Wednesday, March 28, 2007

Why blog? Why education?

Yes it is election time once more. And yes, this blog is part of my effort to reach out.

Ours is very much a wired world now, even if many still do not have access to these information technologies.

With this blog, at the very least, the Netizens out there — including you, my dear reader — will have a way to “directly” discuss with me or, at least, have access to my “thoughts,” as it were.

I enjoin you to share your thoughts here as i freely share mine.

This shoud be a learning experience for both of us.

Blogging is learning, i have realized. Blogging is education.

With that said, let me now share once more on my key advocacy — education — and particularly underscore what I have done thus far about it.

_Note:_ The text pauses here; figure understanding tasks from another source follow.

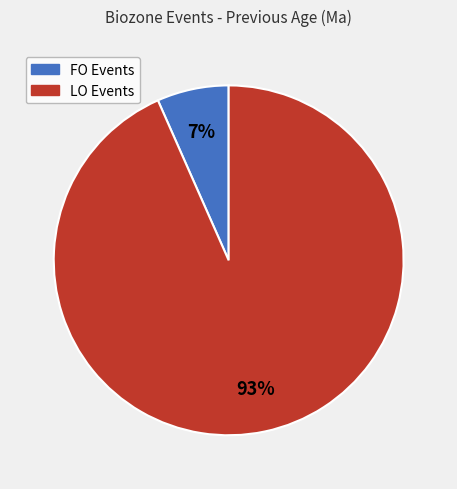

To the nearest percent, what percentage of the pie is FO Events?

7%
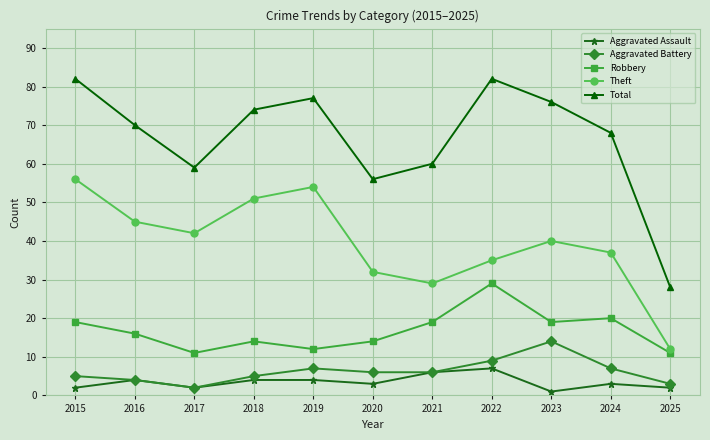

Reading right to left, list all the values displayed in this chart.

Aggravated Assault: 2	3	1	7	6	3	4	4	2	4	2
Aggravated Battery: 3	7	14	9	6	6	7	5	2	4	5
Robbery: 11	20	19	29	19	14	12	14	11	16	19
Theft: 12	37	40	35	29	32	54	51	42	45	56
Total: 28	68	76	82	60	56	77	74	59	70	82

Allow me first to wax proud about my track record as Legislator. At the Lower House, I authored, and co-authored about 280 bills (79 were enacted into laws) and proposed 101 local and national resolutions (20 were adopted). I was Assistant Majority Floor Leader twice: first during the 8th Congress in 1987 and the second, during the 10th Congress in 1995. In fact, I have the distinction to be recognized as the first woman Assistant Majority Floor Leader in the history of the Lower House.
At the Senate, I filed 197 Senate Bills (authored and co-authored) and resolutions, related to education, youth, women, family relations, health, local governments, trade and commerce, foreign relations, agriculture, agrarian reform, justice, public works, human rights, cooperatives, labor, mass media, electoral reforms, government service, environment, rural development, finance, public order and illegal drugs, and many other concerns.
In February 1999 I filed a senate bill that was enacted into law in December 2000 as Republic Act No. 8980 which is “An Act Promulgating A Comprehensive Policy and National System for Early Childhood Care and Development (ESSD), Providing Funds Therefore and For Other Purposes.” It provides educational aid to more than six million children below 6 years old.

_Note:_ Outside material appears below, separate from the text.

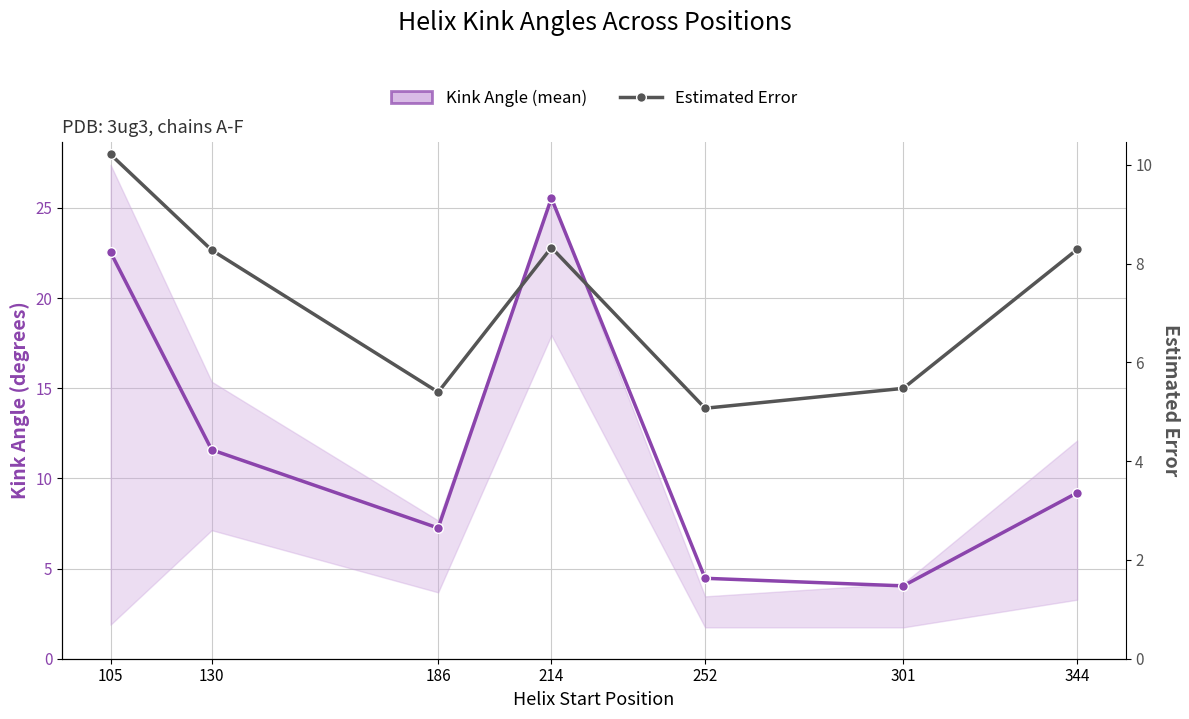

True or false: Kink Angle (mean) and Estimated Error cross at least once.

True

Also known as the “Early Years Act,” R.A.8980 institutionalizes a grand alliance among the government’s social development agencies which are the DepED, the DSWD, the DOH, the DILG and the Council for the Welfare of Children (CWC) as well as the national and local providers of ECCD services.

Another law that I worked on is Republic Act 6972, the Act establishing a Day Care Center in every barangay which requires the establishment of Montessori-type facilities in every village in the country.

I would say that my main contribution to helping DepED achieve the goals of quality basic education is to sponsor in the Year 2000 a senate bill which became a law on August 21, 2001 — R.A. 9155 or the Governance of Basic Education Act of 2001. This very significant legislation in fact lapsed into law without the signature of the President.

R.A. 9155 promulgated a principle of shared governance which defined the framework by which authority, responsibility and accountability (or AURA) for achieving higher learning outcomes are now shared by the central office, the regional offices, the schools divisions and the schools. Finally school heads are empowered by law to become the school’s chief executive officer. The Governance of Basic Education Act provides the legal basis for most education initiatives today including the transfer of resources to all public elementary and secondary schools. The Schools First Initiative of DepEd is anchored on the principles promulgated by R.A. 9155.

To make the education sector up to date with developments in technology, I co-sponsored the Electronic Commerce Act in recognition of the information and communications technology in nation building.

Moreover, making education more accessible to the poor has been one of my top priorities. To deal with the problem, I co-authored the Government Assistance to Students and Teachers in Private Education (GASTPE). Enacted in 1989, the law has helped provide tuition fee subsidies to 700,000 needy students in private schools.

I also co-authored the law institutionalizing the National Science and Technology Scholarship Program which helped send 9,000 students to college.

I was also the main sponsor of RA 9036 or the Philippine Science High School System Law which strengthened the administration of the only state-run science high school in the country today.

I have sponsored many other legislative and special projects on education and other concerns. In all these efforts, one thing remains to inspire me — the youth and the future of this nation.

As I have often said, I feel I must do my utmost to help take care of the Filipino child because it is the child who will be taking care of the future of this land.

Some have asked me, have you not been in the Senate, why didn’t you pass all those proposals before? Why do you keep on harping about education?

Building a nation takes time. One cannot reform a country overnight. And education is a perennial concern.

Obviously, we have much to do still. As a case in point, I have crafted a law that should be providing free pre-school education to all children. But where are we in that great effort to make education accessible to all? A great challenge remains.

I do not think that I can overemphasize the key role that education plays in the development of this nation and the nurturing of the Filipino youth.
And thus i have to continue my political journey.

I can only pray that you be with me in this arduous trek.